**EXTRACT**
*** Begin section ***

Rachel Weisz, Rachel McAdams

“DISOBEDIENCE” My rating: B 

114 minutes | MPAA rating: R

“Disobedience” is being described as a lesbian love story. Admittedly, it’s shot through with erotic yearnings

But that label is too limiting. This latest effort from Chilean auteur Sebastian Lelio (whose “A Fantastic Woman” won the foreign language Oscar this year) is more accurately about breaking away from an unfulfilling past to face a future of uncertain possibilities.

Ronit Krushka (Rachel Weisz) has already made that break.  The only child of the rabbi of an uber-orthodox Jewish community in London, Ronit years earlier fled that insular world and the likelihood of an arranged marriage, moved to New York, changed her name to Ronnie Curtis and launched a career as a fine arts photographer concentrating on society’s fringes.

Upon receiving the news that her widowed father has died, Ronit goes to a nightclub, drinks and dances and ends up having sex with a man in the restroom.

*** End section ***

**TASK PROMPT**
Please print the passage of the "Disobedience" review between "Ronit Krushka (Rachel" and "in the restroom.", inclusive, word for word.

**GIVEN INFORMATION**
*** Begin section ***

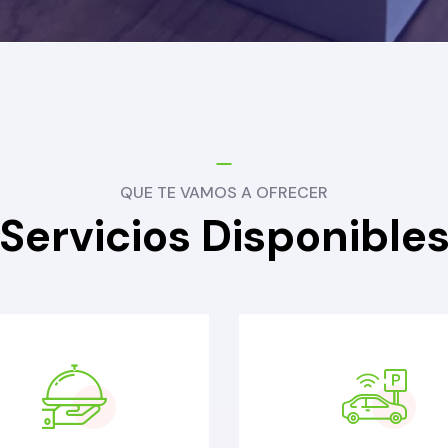
QUE TE VAMOS A OFRECER
Servicios Disponible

*** End section ***

**ANSWER TO THIS PROBLEM**
Ronit Krushka (Rachel Weisz) has already made that break.  The only child of the rabbi of an uber-orthodox Jewish community in London, Ronit years earlier fled that insular world and the likelihood of an arranged marriage, moved to New York, changed her name to Ronnie Curtis and launched a career as a fine arts photographer concentrating on society’s fringes.

Upon receiving the news that her widowed father has died, Ronit goes to a nightclub, drinks and dances and ends up having sex with a man in the restroom.